Au même moment, Luc Leblanc dépose Laurent Dufaux et lève les bras sur la ligne. L’étape est rentrée dans la légende en raison des défaillances des principaux outsiders comme Jalabert ou Zulle, des chutes spectaculaires et de l’effondrement inattendu du quintuple vainqueur du Tour. Pourtant, personne n’a profité de cette première arrivée au sommet pour assommer le Tour. On retrouve en effet dix coureurs groupés en moins d’une minute au classement général. Miguel Indurain termine l’étape 16ème à 4’19 du coureur français et récoltera 20’’ de pénalité pour ravitaillement interdit dans le dernier kilomètre. Evgueny Berzin endosse le premier maillot jaune de sa carrière. L’espagnol ne parviendra pas à renverser la vapeur (cf Val d’Isère, cf col de Montgenèvre, cf col du Soulor) et terminera le Tour 1996 avec classe et élégance à la 11ème place. Miguel Indurain participera en septembre à contre cœur au Tour d’Espagne qui fait souvent office de consolante pour les battus de juillet mais abandonnera aux Lacs de Covadonga.
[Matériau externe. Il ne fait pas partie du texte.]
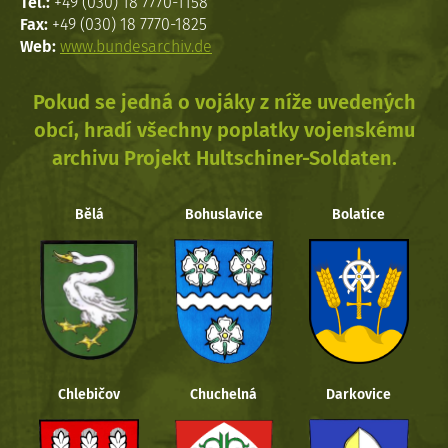
Tel.:
+49 (030) 18 7770-1158
Fax:
+49 (030) 18 7770-1825
Web:
www.bundesarchiv.de
Pokud se jedná o vojáky z níže uvedených
obcí, hradí všechny poplatky vojenskému
archivu Projekt Hultschiner-Soldaten.
Bělá
Bohuslavice
Bolatice
Chlebičov
Chuchelná
Darkovice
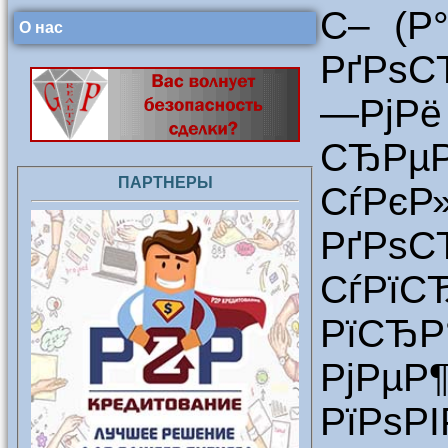
С– (Р
О нас
РґРѕС
—РјРё
СЂРµ
ПАРТНЕРЫ
СѓРєР
РґРѕ
СѓРї
РїСЂ
РјРµР
РїРѕР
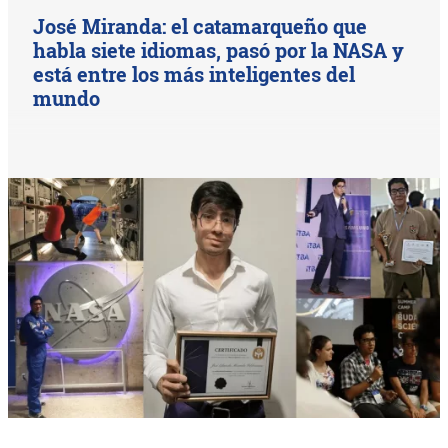
José Miranda: el catamarqueño que
habla siete idiomas, pasó por la NASA y
está entre los más inteligentes del
mundo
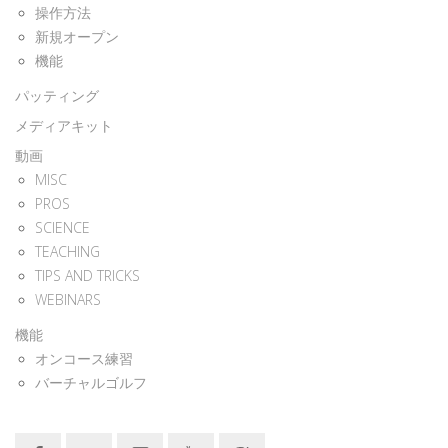
操作方法
新規オープン
機能
パッティング
メディアキット
動画
MISC
PROS
SCIENCE
TEACHING
TIPS AND TRICKS
WEBINARS
機能
オンコース練習
バーチャルゴルフ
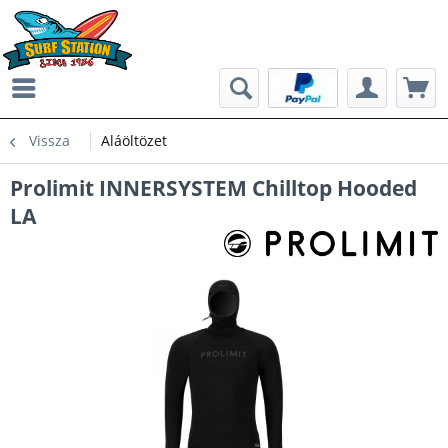
Vissza
Aláöltözet
Prolimit INNERSYSTEM Chilltop Hooded
LA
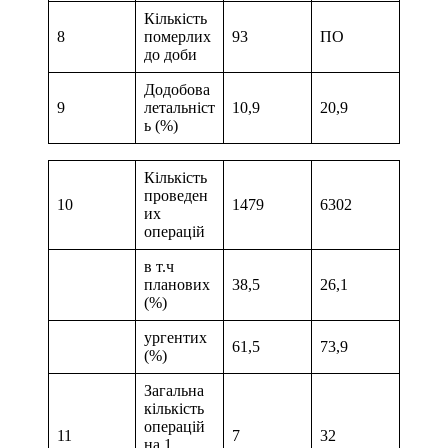
Кількість
8
померлих
93
ПО
до доби
Додобова
9
летальніст
10,9
20,9
ь (%)
Кількість
проведен
10
1479
6302
их
операцій
в т.ч
планових
38,5
26,1
(%)
ургентих
61,5
73,9
(%)
Загальна
кількість
операцій
11
7
32
на 1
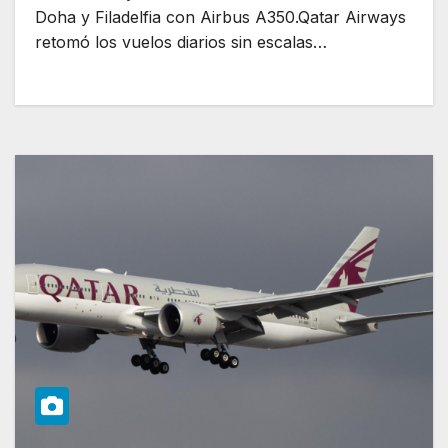
Doha y Filadelfia con Airbus A350.Qatar Airways
retomó los vuelos diarios sin escalas…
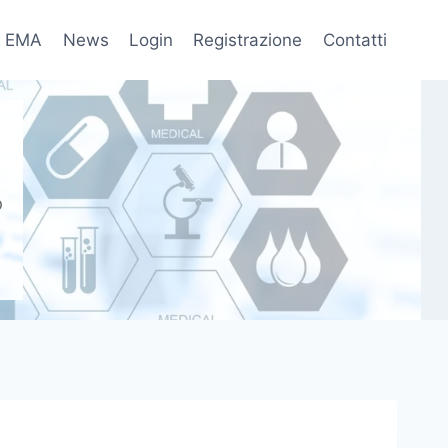
EMA
News
Login
Registrazione
Contatti
fo
O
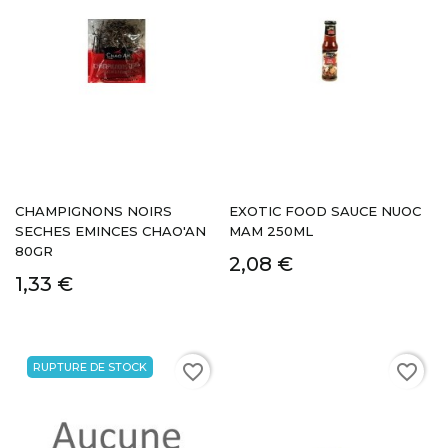
CHAMPIGNONS NOIRS
EXOTIC FOOD SAUCE NUOC
SECHES EMINCES CHAO'AN
MAM 250ML
80GR
2,08 €
1,33 €
RUPTURE DE STOCK
favorite_border
favorite_border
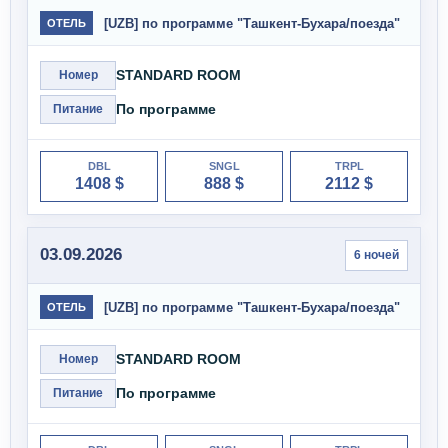
[UZB] по программе "Ташкент-Бухара/поезда"
ОТЕЛЬ
STANDARD ROOM
Номер
По программе
Питание
DBL
SNGL
TRPL
1408 $
888 $
2112 $
03.09.2026
6 ночей
[UZB] по программе "Ташкент-Бухара/поезда"
ОТЕЛЬ
STANDARD ROOM
Номер
По программе
Питание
Miguel Indurain reste le plus grand coureur espagnol et le premier cycliste à avoir remporté cinq Tours de France consécutifs. Pourtant, le leader de la Banesto ne marquera pas l’histoire comme Merckx ou Hinault. En annonçant sa retraite début 1997 au lendemain du jour de l’an malgré un pont d’or de l’équipe ONCE, le grand Miguel quitte le monde du vélo en catimini. Nonobstant cinq Tours victorieux, personne ne pleure le départ du Roi Miguel qui n’a jamais déclenché ni passion ni enthousiasme en dépit d’un immense palmarès et d’une cote de sympathie élevée auprès de ses pairs.
« Indurain n’est pas humain »
Celui qui a attendu patiemment dans l’ombre de Pedro Delgado sans rien réclamer alors que son niveau lui permettait de jouer la victoire finale face à Greg Lemond et Claudio Chiappucci en 1990 remporte l’étape de Luz Ardiden sans lever une seule fois ses fesses de la selle.
A partir de l’année suivante, celui qu’on surnommera « l’extraterrestre » écrasera la concurrence lors des longs contre la montre et contrôlera les grimpeurs en montagne. Bien que l’on lui reproche son manque de panache (l’espagnol n’a jamais remporté une étape en ligne sur le Tour de France lors de sa période de domination), Miguel Indurain réussit l’exploit de réaliser deux années de suite le doublé Giro/Tour en 92 et 93. Gianni Bugno déclarera dès 1992 « que dans le Tour, nous sommes 180 humains et un extraterrestre ». Ce constat sera partagé par d’autres coureurs, Indurain n’est pas humain. Premier coureur à maigrir de façon importante pour passer les cols à la fin des années 80 (l’espagnol pèse malgré tout 80 kgs pour 1m88), le navarrais suscite la controverse pour les watts développés en montagne (plus de 500 selon certaines méthodes de calcul) et ses collaborations avec certains médecins à la réputation sulfureuse (Dr Conconi et Dr Padilla). Contrôlé positif en 1994 au Salbutamol puis gracié par l’UCI, l’espagnol quitte le peloton au moment où la réglementation en matière de lutte anti-dopage devient plus sévère et les contrôles plus efficaces. Miguel Indurain sera un jeune retraité lors du triste Tour 1998 au cours duquel tous ses anciens rivaux ont été à postériori contrôlés positifs à l’EPO en 2013 dans l’écume de l’Affaire Festina. Contrairement à Merckx, Amstrong ou à Froome qui ont également écrasé le Tour plusieurs étés de suite, Indurain n’a jamais suscité d’hostilité de la part du grand public et de ses adversaires. Il est vrai que ses nombreuses offrandes en montagne (Chiappucci, Leblanc, Rominger, Bugno), sa gentillesse, son humilité et surtout son absence d’arrogance lui ont permis de vivre un quinquennat apaisé.